Navalny’s sentence has become a new launching pad that seems likely to propel the development of the opposition movement and dramatically divide Russian society.

Third, Navalny’s suspended sentence could be interpreted as the “Kremlin’s last warning.” Law enforcement authorities have been investigating other criminal charges against Alexei Navalny that might easily be exploited in order to initiate new headline-making criminal trials and prison sentences. Navalny and his associates, for example, are also currently under investigation for having misappropriated campaign funds during his run for the Moscow mayoral office in September 2014. Moreover, state prosecutors have announced their intention to appeal the suspended sentence in the Yves Rocher case and to re-file a motion for a stiffer sentence.
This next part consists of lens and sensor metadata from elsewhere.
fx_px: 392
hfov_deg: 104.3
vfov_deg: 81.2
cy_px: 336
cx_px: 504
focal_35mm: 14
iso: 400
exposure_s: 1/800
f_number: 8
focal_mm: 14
Fourth, a pro-Navalny rally scheduled for January 15, 2015, could have exacerbated an already-tense situation. Kremlin officials asked Facebook to block a page dedicated to the planned rally. The page takedown triggered a wave of outrage on social media, particularly after Facebook refused to block a newly created one. As of the writing of this article, 33,000 people have signed up to attend the January 15 protest rally at Manezh Square in Moscow, despite the fact that the event will be unsanctioned and thus the risks of crowd clashes with the police will be elevated.

It is expected that the Kremlin will try to put maximum pressure on the protest organizers and other activists, as well as on various mass media and social network companies covering the Navalny case. Such media companies as Polit.ru, Business Online, BFM, and Mediazona have already received warnings from Roscomnadzor, the Federal Service for Supervision of the Sphere of Telecom, Information Technologies and Mass Communications. The current authorities will make their best effort to disrupt the January 15 protest rally and neutralize a potentially dicey political situation. However, the sentence given to Oleg Navalny seems likely to only further motivate Alexei Navalny to fight against the current regime, as the political rivalry between him and Russian president Vladimir Putin has now morphed into a personal vendetta.
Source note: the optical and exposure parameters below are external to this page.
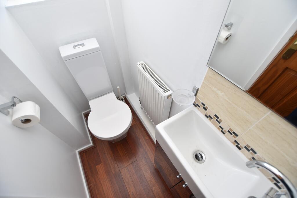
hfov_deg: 100.4
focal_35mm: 15
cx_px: 148
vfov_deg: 77.3
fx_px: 124
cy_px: 99
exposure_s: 1/25
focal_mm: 10
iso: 100
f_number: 3.5
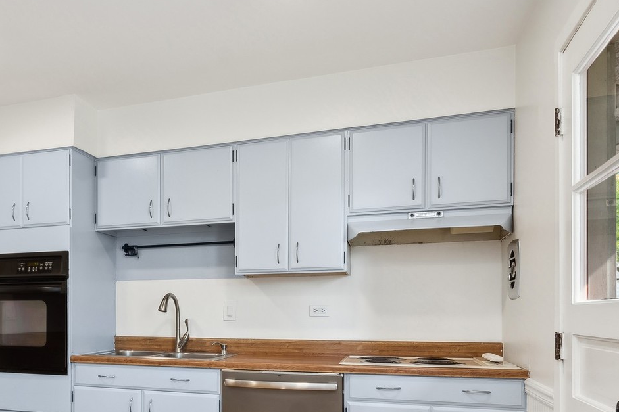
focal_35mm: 31
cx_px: 150
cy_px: 334
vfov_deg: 40.4
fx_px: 533
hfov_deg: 57.1
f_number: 8
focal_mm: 12
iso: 250
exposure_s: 1/8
The latest events regarding Alexei Navalny himself and Russia’s opposition movement show that the Kremlin’s decisions perfectly align with the nature of the regime. In the wake of President Putin’s end-of-year press conference, it has become quite clear that the government treats anyone who does not support the Kremlin policies as a member of the “fifth column.” It is also apparent that the Kremlin is not ready to agree to any reasonable compromise with the nonsystemic (i.e., nonparliamentary) opposition. Frightening mutations that occurred within the regime in the past two years have rendered the current government fiercely intolerant of any expression of disagreement. From 2000 to 2004, the Russian political opposition was perceived as a group of people who aimed to protect the interests of the oligarchic elite that arose in the 1990s. From 2005 to 2010, this opposition was cast in a new light as a handful of demoralized pariahs. After 2011–2012, the regime drastically changed its attitude toward the opposition after the opposition’s political agenda was revitalized and accepted by several groups among the Russian political elite. The nonsystemic opposition is now viewed as an enemy that threatens to challenge the very existence of the current government.
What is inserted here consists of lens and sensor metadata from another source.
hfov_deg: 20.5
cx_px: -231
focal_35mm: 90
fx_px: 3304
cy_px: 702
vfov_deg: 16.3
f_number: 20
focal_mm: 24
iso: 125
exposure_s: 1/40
It is possible that 2015 will be a very difficult year for the Russian opposition. Navalny’s sentence has become a new launching pad that seems likely to propel the development of the opposition movement and dramatically divide Russian society. It also seems likely that the sentence will cool the patriotic zeal ignited by the annexation of Crimea—a zeal shared by many former opposition activists. In this scenario, governmental pressure on the opposition will only continue to increase, and it will be accompanied by new persecutions of opposition leaders and rally participants, renewed criminal proceedings, and the shutdown of independent media outlets, opposition websites, and social networks. Ultimately, if events play out as expected, Russia is likely to face a regime change that in the end will be a military one.